WOFF et OTF : ce qui change

WOFF face à OTF
WOFFOTF
Nom completWeb Open Font FormatPolice OpenType
Extension de fichier.woff.otf
Type de médiafont/wofffont/otf
Première publication20091996
Publié parW3CAdobe
SpécificationWOFF 1.0ISO/IEC 14496-22
LicenceStandard ouvertStandard ouvert
Situation actuelleAncien, encore lu partoutActuel
S’ouvre dans un navigateurTous les navigateursTous les navigateurs
Envisagé à la placeWOFF2, TTFTTF, WOFF2

Ce qui est conservé

Rien n’est écarté. WOFF et OTF enregistrent leur contenu sans perte : la conversion change l’emballage, pas la qualité, et elle peut être répétée sans que les dégâts s’accumulent.

Ce que le format cible apporte

OTF est un format de travail, WOFF un format fini. Ce qui revient est du texte modifiable plutôt qu’une image de la page — c’est en général la raison de la conversion, et aussi sa limite.

Ouvrir le résultat

WOFF date de 2009 et n’est guère plus utilisé. OTF est ce qu’écrivent les logiciels actuels : convertir, c’est aussi rester lisible.

FontForge lit aussi bien WOFF que OTF : vous pouvez comparer le résultat à l’original sans second logiciel.

À quoi sert chaque format

Les deux visent des usages différents : WOFF le web, OTF la composition et l’impression. Cela mérite d’être pesé avant, car ce qui justifie l’un est souvent ce qui rend l’autre malcommode.

WOFF est le format de W3C, publié en 2009. La spécification est WOFF 1.0, et elle mérite d’être connue si le fichier doit survivre à l’outil qui l’a écrit.

OTF vient de Adobe et date de 1996, décrit par ISO/IEC 14496-22. FontForge, Glyphs et FontLab le lisent.

De WOFF à OTF : questions fréquentes

Mon fichier WOFF est-il téléversé quelque part ?

Oui : cette conversion réclame un logiciel qui ne peut pas tourner dans un navigateur. Le fichier part donc chiffré vers notre serveur. Il est supprimé dès la fin du travail, et le résultat au bout de 60 minutes. Le travail est fait par fontTools, la bibliothèque de polices qui sert à fabriquer les webfonts.

Convertir WOFF en OTF est-il gratuit ?

Oui, jusqu’à 100 conversions par jour pour des fichiers jusqu’à 25 Mo. Cette unique limite existe parce que cette conversion tourne sur un serveur que nous payons. Pour le reste rien n’est limité ici, et il n’y a de filigrane dans aucun cas. La limite existe parce que fontTools a besoin d’une de nos machines pour tourner.

Y a-t-il une perte de qualité en convertissant WOFF en OTF ?

Non. OTF enregistre le même contenu sans rien jeter : le résultat est identique en qualité à l’original.
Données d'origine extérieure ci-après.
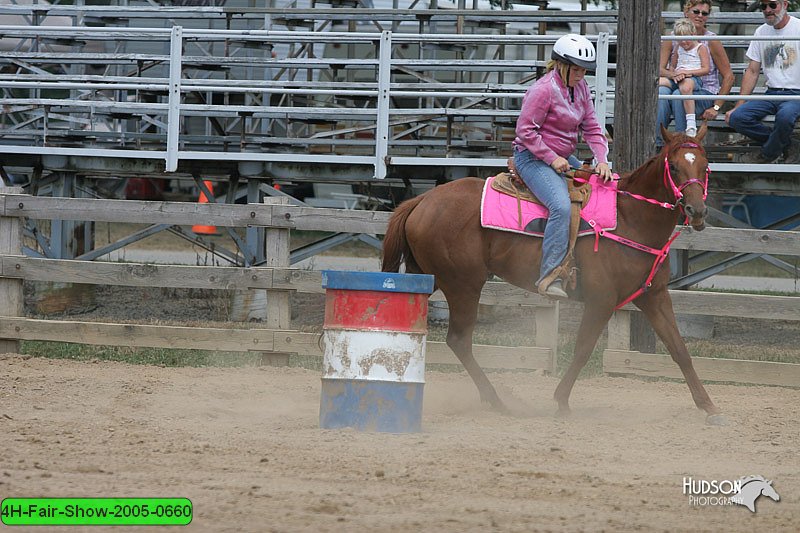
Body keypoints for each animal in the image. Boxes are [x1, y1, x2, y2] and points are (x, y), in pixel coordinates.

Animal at [382, 125, 724, 424]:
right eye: (675, 167)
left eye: (705, 165)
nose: (696, 211)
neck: (629, 218)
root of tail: (422, 200)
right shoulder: (601, 300)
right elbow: (583, 350)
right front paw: (561, 401)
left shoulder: (654, 296)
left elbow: (679, 350)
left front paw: (709, 407)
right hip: (463, 284)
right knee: (459, 340)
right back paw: (497, 401)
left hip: (425, 278)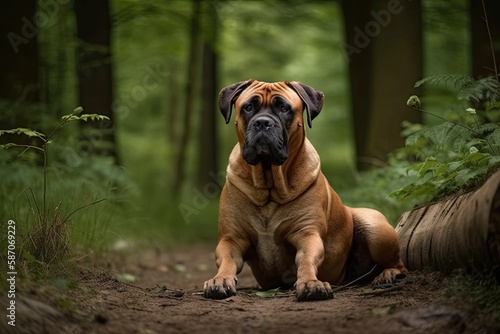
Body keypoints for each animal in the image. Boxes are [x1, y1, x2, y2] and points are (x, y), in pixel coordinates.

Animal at [203, 79, 406, 302]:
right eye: (248, 107)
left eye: (284, 108)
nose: (263, 122)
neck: (269, 185)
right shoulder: (231, 238)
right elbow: (227, 260)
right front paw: (220, 279)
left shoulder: (307, 233)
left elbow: (307, 259)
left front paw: (310, 282)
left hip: (374, 226)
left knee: (400, 264)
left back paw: (387, 275)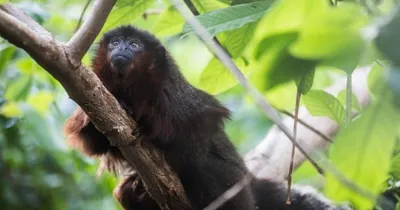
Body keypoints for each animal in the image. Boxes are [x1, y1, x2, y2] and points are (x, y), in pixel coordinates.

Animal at [64, 25, 352, 210]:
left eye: (134, 45)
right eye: (115, 42)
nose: (122, 48)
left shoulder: (174, 99)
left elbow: (198, 135)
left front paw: (149, 132)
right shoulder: (99, 89)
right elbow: (94, 140)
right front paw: (124, 109)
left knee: (203, 164)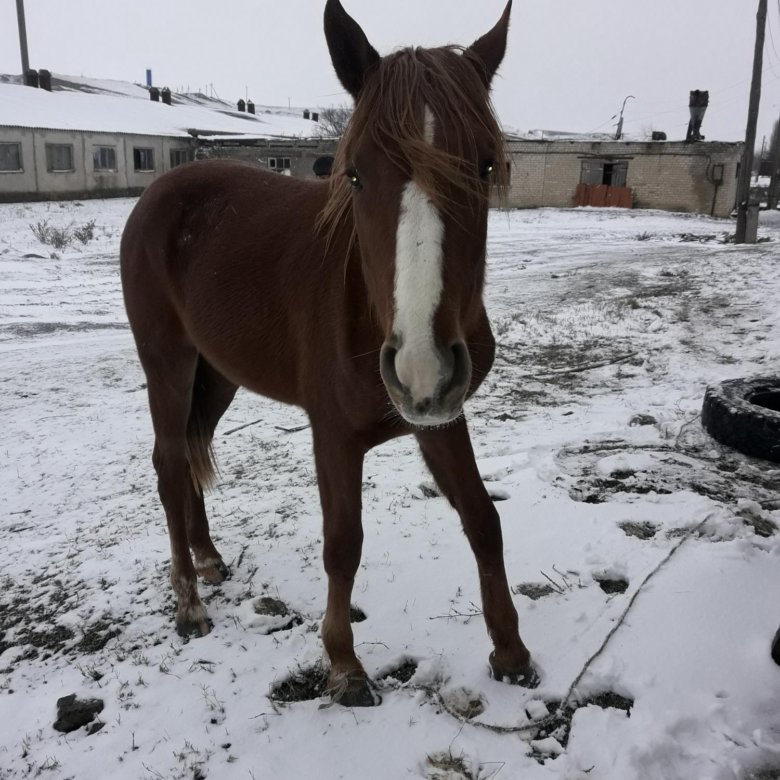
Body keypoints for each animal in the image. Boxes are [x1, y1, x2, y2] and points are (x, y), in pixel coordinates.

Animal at [122, 0, 536, 708]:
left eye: (484, 166)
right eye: (355, 173)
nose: (420, 362)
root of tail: (159, 190)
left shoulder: (440, 416)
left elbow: (484, 519)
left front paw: (510, 651)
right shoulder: (334, 436)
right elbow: (343, 543)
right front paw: (344, 665)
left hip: (219, 373)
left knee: (194, 448)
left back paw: (208, 558)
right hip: (168, 365)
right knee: (171, 465)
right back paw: (188, 603)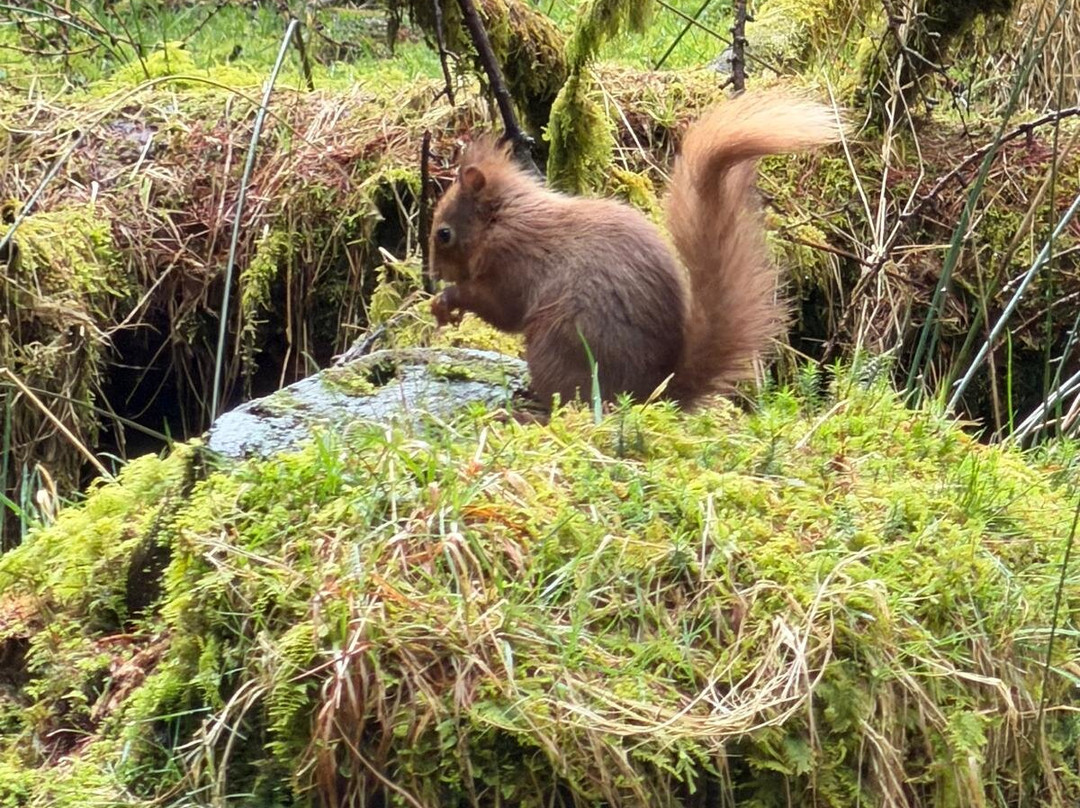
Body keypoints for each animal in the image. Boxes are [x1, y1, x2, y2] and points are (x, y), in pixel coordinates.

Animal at [428, 92, 841, 407]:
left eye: (444, 234)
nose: (434, 274)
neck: (504, 218)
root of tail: (650, 392)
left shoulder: (512, 261)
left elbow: (502, 309)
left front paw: (448, 300)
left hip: (557, 346)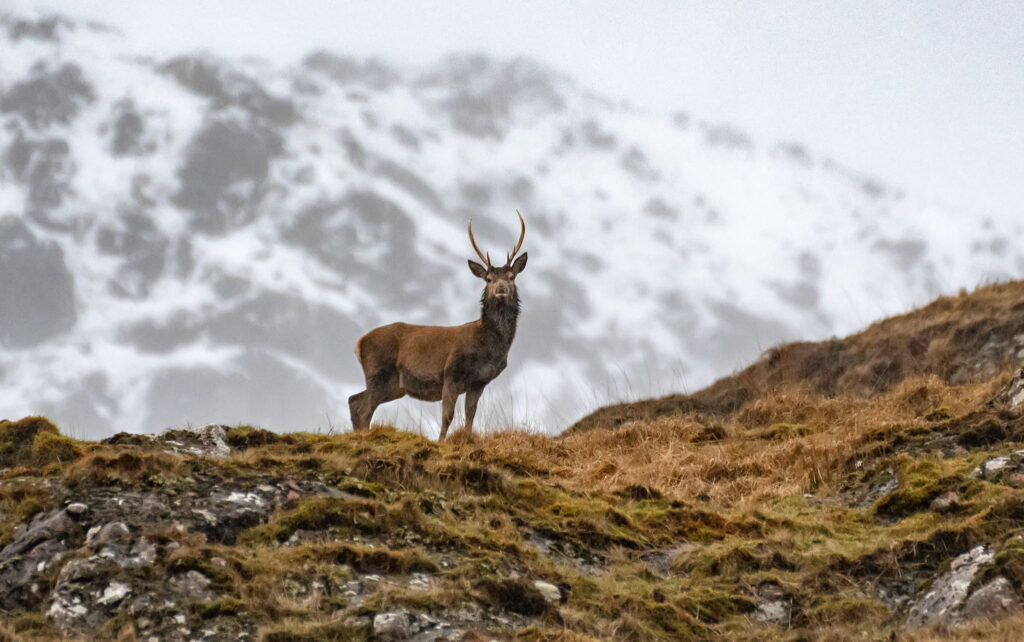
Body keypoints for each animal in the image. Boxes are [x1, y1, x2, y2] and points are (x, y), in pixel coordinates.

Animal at [349, 211, 528, 440]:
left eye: (512, 277)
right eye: (488, 279)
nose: (501, 288)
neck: (488, 347)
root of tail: (359, 342)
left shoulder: (478, 382)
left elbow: (470, 416)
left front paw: (466, 438)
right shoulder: (451, 372)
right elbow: (448, 416)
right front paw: (441, 442)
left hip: (394, 385)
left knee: (354, 400)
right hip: (377, 372)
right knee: (364, 409)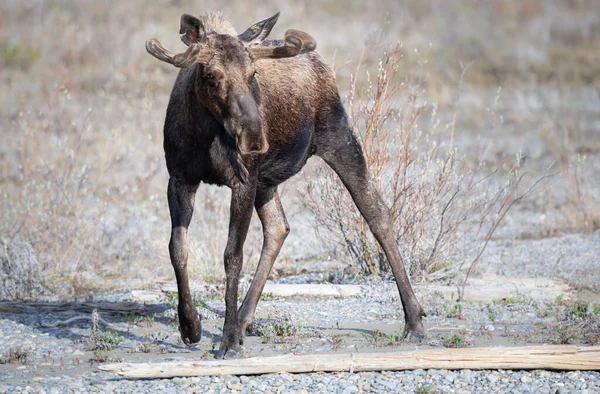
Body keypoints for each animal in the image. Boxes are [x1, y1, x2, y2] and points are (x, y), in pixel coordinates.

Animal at [146, 11, 424, 358]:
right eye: (210, 74)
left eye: (252, 73)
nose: (253, 135)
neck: (203, 132)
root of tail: (317, 58)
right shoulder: (180, 178)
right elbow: (177, 249)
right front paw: (190, 326)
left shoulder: (243, 181)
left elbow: (232, 256)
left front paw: (227, 341)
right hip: (267, 182)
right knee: (279, 227)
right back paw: (243, 320)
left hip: (340, 138)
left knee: (378, 214)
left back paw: (414, 321)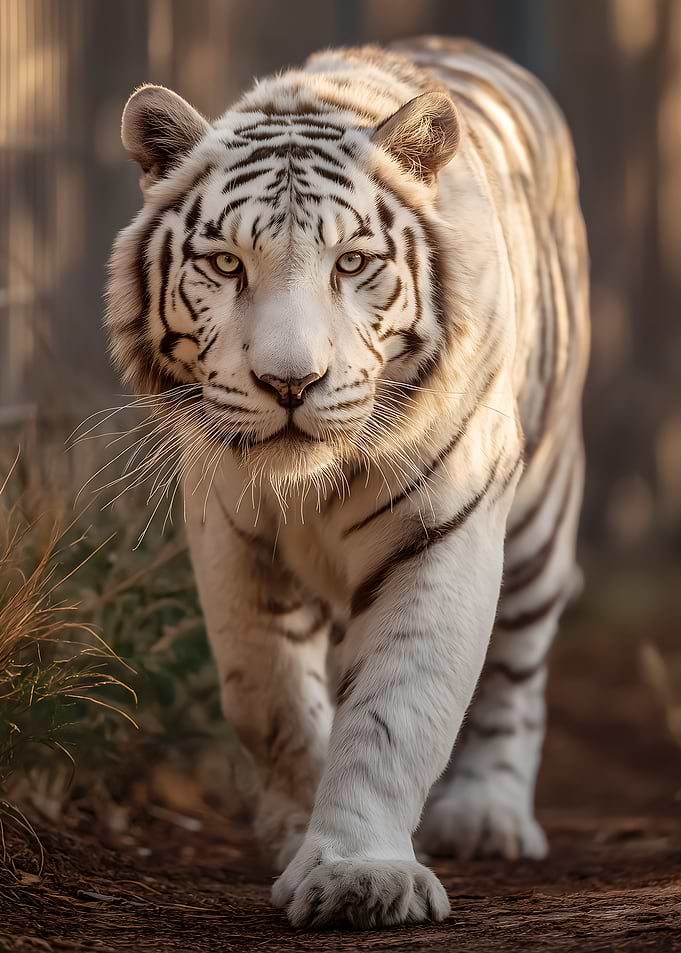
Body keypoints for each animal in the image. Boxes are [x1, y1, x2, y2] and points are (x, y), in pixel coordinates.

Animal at [105, 36, 589, 930]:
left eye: (353, 263)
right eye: (225, 263)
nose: (289, 382)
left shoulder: (444, 531)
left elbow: (393, 713)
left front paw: (358, 874)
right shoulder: (230, 536)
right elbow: (271, 704)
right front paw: (297, 832)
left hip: (541, 514)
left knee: (516, 672)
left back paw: (489, 815)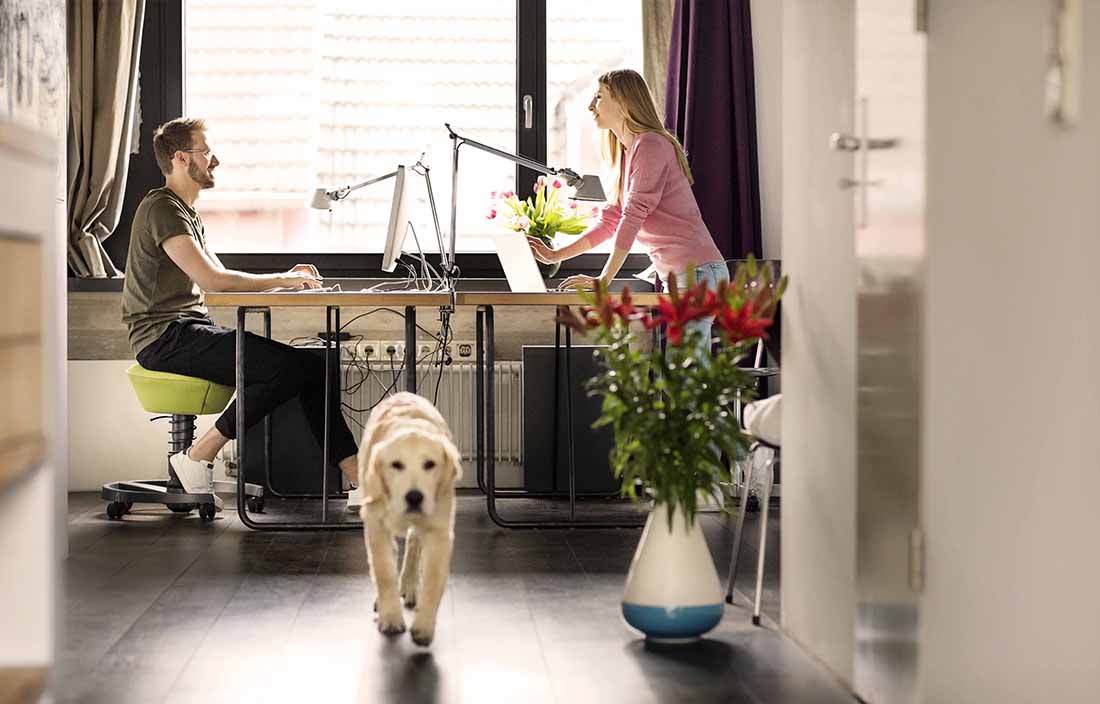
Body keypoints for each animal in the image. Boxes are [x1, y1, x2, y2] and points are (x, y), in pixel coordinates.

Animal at [358, 393, 462, 646]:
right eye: (396, 465)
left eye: (430, 464)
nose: (414, 497)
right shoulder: (375, 524)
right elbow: (384, 572)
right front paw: (390, 617)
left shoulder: (439, 530)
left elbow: (434, 579)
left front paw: (424, 625)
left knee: (414, 544)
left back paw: (410, 586)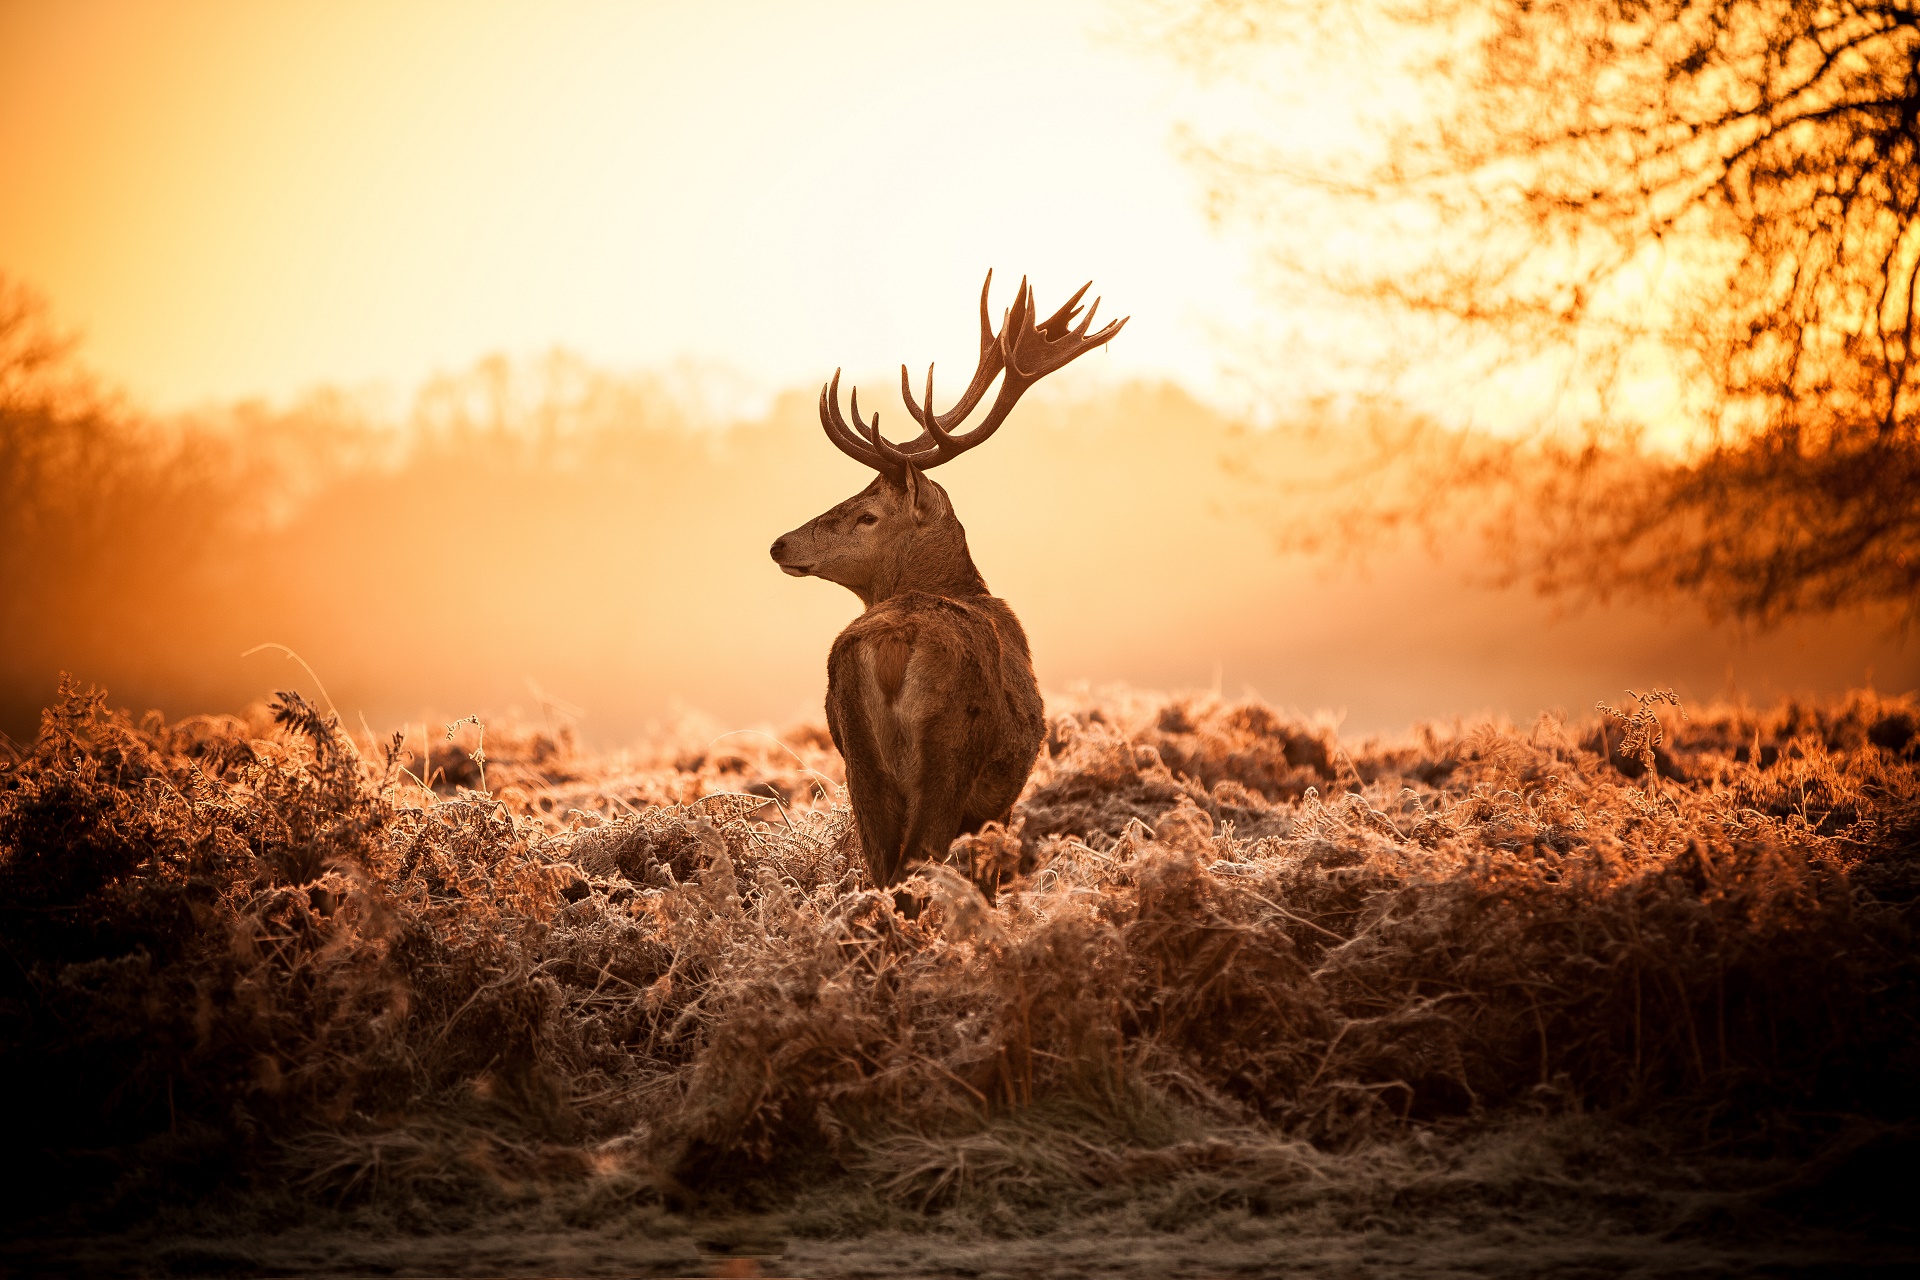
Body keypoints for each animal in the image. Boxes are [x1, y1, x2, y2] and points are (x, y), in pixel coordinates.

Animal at [768, 272, 1121, 890]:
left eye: (867, 514)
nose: (780, 543)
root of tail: (891, 645)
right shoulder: (999, 802)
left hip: (858, 761)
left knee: (883, 868)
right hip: (948, 754)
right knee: (915, 865)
Ce que donne le déballage, ce sont les contours qui le décident : un WOFF contenant des courbes PostScript devient un OTF, un WOFF contenant des courbes TrueType devient un TTF. Demander l’autre est refusé plutôt que satisfait par un fichier mal étiqueté.

La conversion de WOFF à OTF est-elle sans perte ?

Rien n’est écarté. WOFF et OTF enregistrent leur contenu sans perte : la conversion change l’emballage, pas la qualité, et elle peut être répétée sans que les dégâts s’accumulent.

Le fichier OTF est-il modifiable ensuite ?

OTF est un format de travail, WOFF un format fini. Ce qui revient est du texte modifiable plutôt qu’une image de la page — c’est en général la raison de la conversion, et aussi sa limite.